Many of the important activities such as the house-warming ceremony (Grihapravesha) are
delayed if it is Dakshinaayana. People wait for the Uttaraayana to arrive for such functions.
On this day the women of the house take active part. They cook a special dish known as
Pongal. There are two kinds of Pongal, the sweet Pongal and the hot and spicy
  The sweet Pongal is prepared from rice, jaggery and ghee. In place of jaggery sugar can
be used. Raisins, cashew kernels, saffron, coconut shreds and cardamom are added for
taste and flavour. The hot and spicy Pongal is prepared from rice, green gram daal, and
coconut shreds. Black pepper corns, cumin seeds, cashew kernels and salt are added for
taste and flavour. Along with Pongal there are other dishes prepared and a full feast is
served to the family members on this festival day.
  One activity specifically held on this festival consists of distributing white sesame seeds
(Ellu) and small pieces of jaggery (Bella) to relatives and friends including the neighbours,
colleagues in the offices, business customers and well wishers. Along with Ellu and Bella,
people give roasted Bengal gram daal, split peanuts, a piece of sugarcane, one or two
banaanas, and a sugar candy, all placed in a tray. The empty tray is returned for reuse.
When Ellu-Bella is given we say ' please eat Ellu-Bella and speak sweet talk'.           

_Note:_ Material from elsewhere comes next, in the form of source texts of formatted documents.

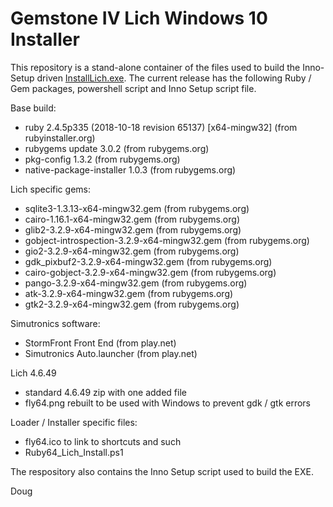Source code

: Gemstone IV Lich Windows 10 Installer
=====================================

This repository is a stand-alone container of the files used to build the Inno-Setup driven [InstallLich.exe](https://bit.ly/Win10_Lich_Installer).  The current release has the following Ruby / Gem packages, powershell script and Inno Setup script file.

Base build:
* ruby 2.4.5p335 (2018-10-18 revision 65137) [x64-mingw32] (from rubyinstaller.org)
* rubygems update 3.0.2 (from rubygems.org)
* pkg-config 1.3.2 (from rubygems.org)
* native-package-installer 1.0.3 (from rubygems.org)

Lich specific gems:
* sqlite3-1.3.13-x64-mingw32.gem (from rubygems.org)
* cairo-1.16.1-x64-mingw32.gem (from rubygems.org)
* glib2-3.2.9-x64-mingw32.gem (from rubygems.org)
* gobject-introspection-3.2.9-x64-mingw32.gem (from rubygems.org)
* gio2-3.2.9-x64-mingw32.gem (from rubygems.org)
* gdk_pixbuf2-3.2.9-x64-mingw32.gem (from rubygems.org)
* cairo-gobject-3.2.9-x64-mingw32.gem (from rubygems.org)
* pango-3.2.9-x64-mingw32.gem (from rubygems.org)
* atk-3.2.9-x64-mingw32.gem (from rubygems.org)
* gtk2-3.2.9-x64-mingw32.gem (from rubygems.org)

Simutronics software:
* StormFront Front End (from play.net)
* Simutronics Auto.launcher (from play.net)

Lich 4.6.49
* standard 4.6.49 zip with one added file
* fly64.png rebuilt to be used with Windows to prevent gdk / gtk errors

Loader / Installer specific files:
* fly64.ico to link to shortcuts and such
* Ruby64_Lich_Install.ps1

The respository also contains the Inno Setup script used to build the EXE.

Doug


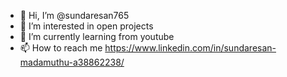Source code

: - 👋 Hi, I’m @sundaresan765
- 👀 I’m interested in open projects 
- 🌱 I’m currently learning from youtube
- 📫 How to reach me https://www.linkedin.com/in/sundaresan-madamuthu-a38862238/

<!---
sundaresan765/sundaresan765 is a ✨ special ✨ repository because its `README.md` (this file) appears on your GitHub profile.
You can click the Preview link to take a look at your changes.
--->
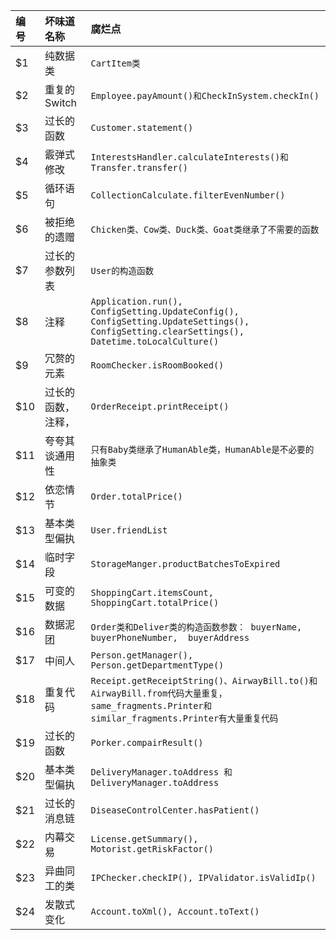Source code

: | 编号 | 坏味道名称 | 腐烂点 |
|:-------------|:---------------|:-------------|
| $1 | 纯数据类 | `CartItem类` |
| $2 | 重复的Switch | `Employee.payAmount()和CheckInSystem.checkIn()` |
| $3 | 过长的函数 | `Customer.statement()` |
| $4 | 霰弹式修改 | `InterestsHandler.calculateInterests()和Transfer.transfer()` |
| $5 | 循环语句 | `CollectionCalculate.filterEvenNumber()` |
| $6 | 被拒绝的遗赠 | `Chicken类、Cow类、Duck类、Goat类继承了不需要的函数` |
| $7 | 过长的参数列表 | `User的构造函数` | 
| $8 | 注释 | `Application.run(), ConfigSetting.UpdateConfig(), ConfigSetting.UpdateSettings(), ConfigSetting.clearSettings(), Datetime.toLocalCulture()` |
| $9 | 冗赘的元素 | `RoomChecker.isRoomBooked()` |
| $10 | 过长的函数，注释， | `OrderReceipt.printReceipt()` |
| $11 | 夸夸其谈通用性 | `只有Baby类继承了HumanAble类，HumanAble是不必要的抽象类` |
| $12 | 依恋情节 | `Order.totalPrice()` |
| $13 | 基本类型偏执 | `User.friendList` |
| $14 | 临时字段 | `StorageManger.productBatchesToExpired` |
| $15 | 可变的数据| `ShoppingCart.itemsCount, ShoppingCart.totalPrice()` |
| $16 | 数据泥团 | `Order类和Deliver类的构造函数参数： buyerName,  buyerPhoneNumber,  buyerAddress` |
| $17 | 中间人 | `Person.getManager(), Person.getDepartmentType()` |
| $18 | 重复代码 | `Receipt.getReceiptString()、AirwayBill.to()和AirwayBill.from代码大量重复，same_fragments.Printer和similar_fragments.Printer有大量重复代码` |
| $19 | 过长的函数 | `Porker.compairResult()` |
| $20 | 基本类型偏执 | `DeliveryManager.toAddress 和 DeliveryManager.toAddress` |
| $21 | 过长的消息链 | `DiseaseControlCenter.hasPatient()` |
| $22 | 内幕交易 | `License.getSummary(), Motorist.getRiskFactor()` |
| $23 | 异曲同工的类 | `IPChecker.checkIP(), IPValidator.isValidIp()` |
| $24 | 发散式变化 | `Account.toXml(), Account.toText()`  |
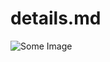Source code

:# details.md

![Some Image](https://github.com/ing-bank/lion/blob/1234/docs/red/assets/image.svg 'the title')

  This custom is prevalent in the state of Maharashtra and parts of Karnataka.
In the villages the cattle are the focus of attention on this day. The villagers hold a sport for
cattle. All the residents of the village and those from the surrounding villages assemble in
the sports grounds and a fair is held, with various rides, many stalls selling popular items
and foods. The villagers bring their cattle to demonstrate them in the fair, or to sell them.
The sturdy cattle are made to run on burning embers as a source of entertainment for the
village audiences. There are other cattle sports that are held in these fairs.